***** Source excerpt *****

Citation : 2022 Latest Caselaw 1552 Kant
Judgement Date : 2 February, 2022

Karnataka High Court
Sri. G. Hanumantaraddi S/O ... vs The Management Of Nekrtc on 2 February, 2022
Bench: R Natarajpresided Byrnj
                          :1:


        IN THE HIGH COURT OF KARNATAKA
                DHARWAD BENCH

  DATED THIS THE 2nd DAY OF FEBRUARY, 2022

                        BEFORE

       THE HON'BLE MR. JUSTICE R. NATARAJ

      WRIT PETITION NO.60834/2011 (L-KSRTC)

BETWEEN

SRI. G. HANUMANTARADDI S/O MARYSWAMAPPA
AGE: 45 YEARS, OCC: NIL,
A/P: KALEBAL, TQ. HOSPET,
DIST. BELLARY.
                                           ...PETITIONER
(BY SRI. S G KADADAKATTI, ADV.)

AND

THE MANAGEMENT OF NEKRTC,
BELLARY DIVISION,
REP BY ITS DIVISIONAL CONTROLLER,
BELLARY.
                                          ....RESPONDENT
(BY SRI. SHIVAKUMAR S BADAWADAGI, ADV.)

     THIS WRIT PETITION IS FILED UNDER ARTICLES 226 &
227 OF THE CONSTITUTION OF INDIA, PRAYING TO A. CALL
FOR THE ENTIRE RECORDS PERTAINING TO ANNEXURE-D AND
F; B. QUASH THE ORDER PASSED BY THE LABOUR COURT,
HUBLI IN KID. NO.23/2005 ON ISSUE NO.1 DATED:30/08/2008
WHICH IS PRODUCED AND MARKED AS ANNEXURE-D AND ALSO
QUASH     THE   AWARD    PASSED   IN   KID   NO.23/2005
DATED:01/04/2010 WHICH IS PRODUCED AND MARKED AS
ANNEXURE-F; C. DIRECT THE RESPONDENT TO REINSTATE THE
PETITIONER INTO SERVICE WITH FULL BACK WAGES,
CONTINUITY OF SERVICE AND ALL OTHER CONSEQUENTIAL
BENEFITS.
                                :2:



     THIS PETITION COMING ON FOR FINAL HEARING, THIS
DAY, THE COURT MADE THE FOLLOWING:

                             ORDER

1 The petitioner has assailed the correctness of the

order dated 30.08.2008 passed by the Principal Labour Court,

Hubli in KID No.23/2005, by which it held that the enquiry

conducted against the petitioner was fair and proper. The

petitioner has also challenged the award dated 01.04.2010

passed by the Labour Court, Hubli in KID No.23/2005, by which

it rejected the dispute raised by the petitioner under Section

10(4-A) of the Industrial Disputes (Karnataka Amendment) Act,

1987 (for short, 'the Act, 1987').

***** Dataset content *****

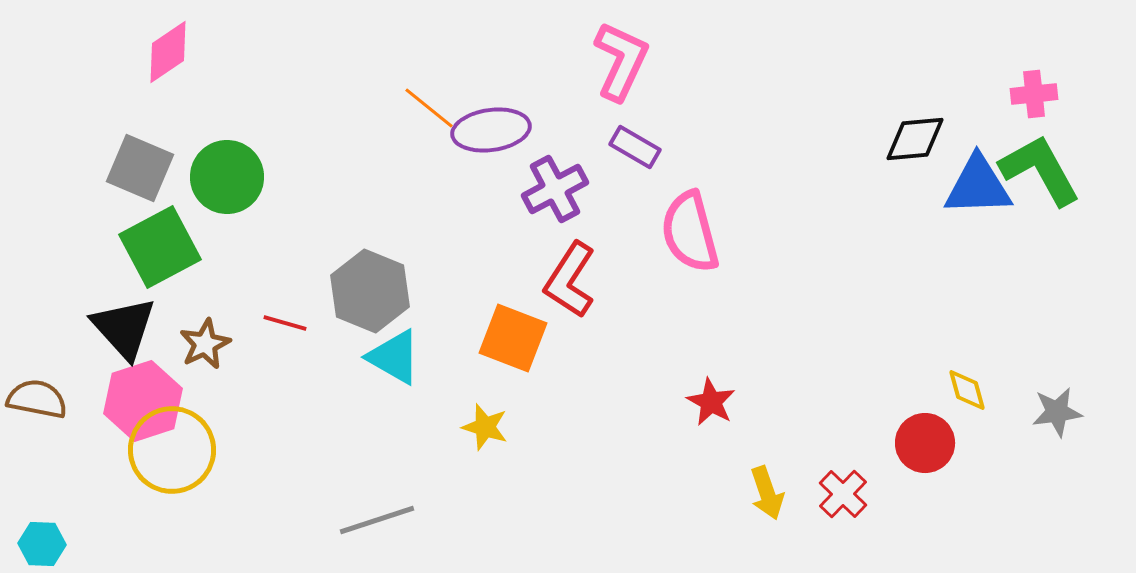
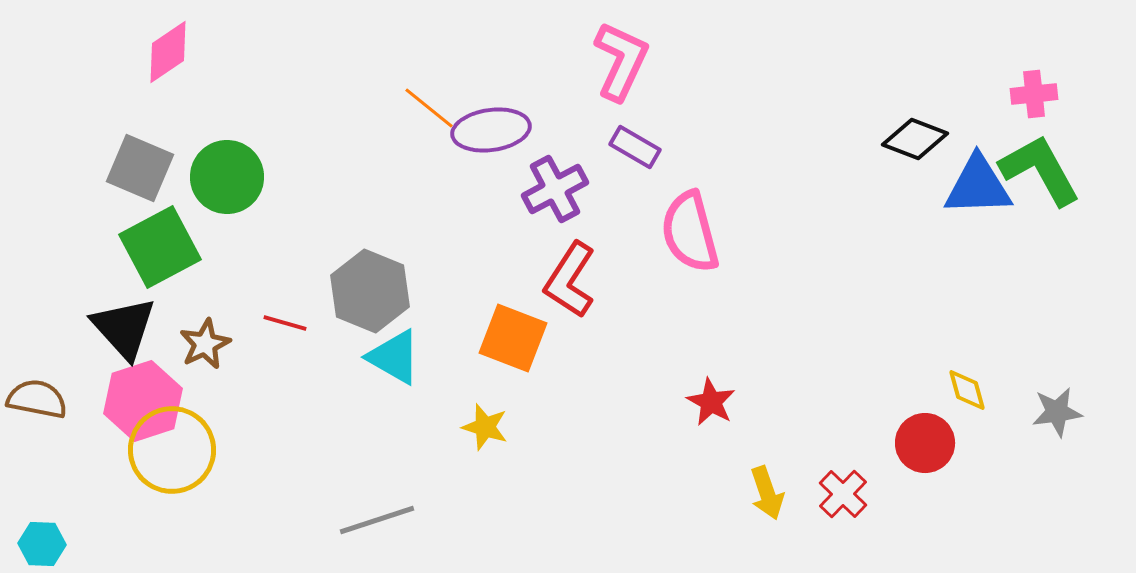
black diamond: rotated 26 degrees clockwise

*****

**Task instructions:**
A. Reproduce the stretch of the judgment from "it rejected the" through "short, 'the Act, 1987').".
B. Do these statements agree with the judgment? Answer yes or no for each, and quote the words that decide it.
(i) The Labour Court order that found the enquiry fair and proper was dated 30.08.2008.
(ii) The case was heard at the Bengaluru bench of the High Court of Karnataka.
(iii) The petitioner asks to be reinstated into service with full back wages.
C. According to the judgment, which advocate appeared for the respondent?

**Results in order:**
A.
it rejected the dispute raised by the petitioner under Section

10(4-A) of the Industrial Disputes (Karnataka Amendment) Act,

1987 (for short, 'the Act, 1987').

B.
(i) Yes: "order dated 30.08.2008 passed by the Principal Labour Court"
(ii) No: "DHARWAD BENCH"
(iii) Yes: "DIRECT THE RESPONDENT TO REINSTATE THE PETITIONER INTO SERVICE WITH FULL BACK WAGES"

C. Sri. Shivakumar S Badawadagi.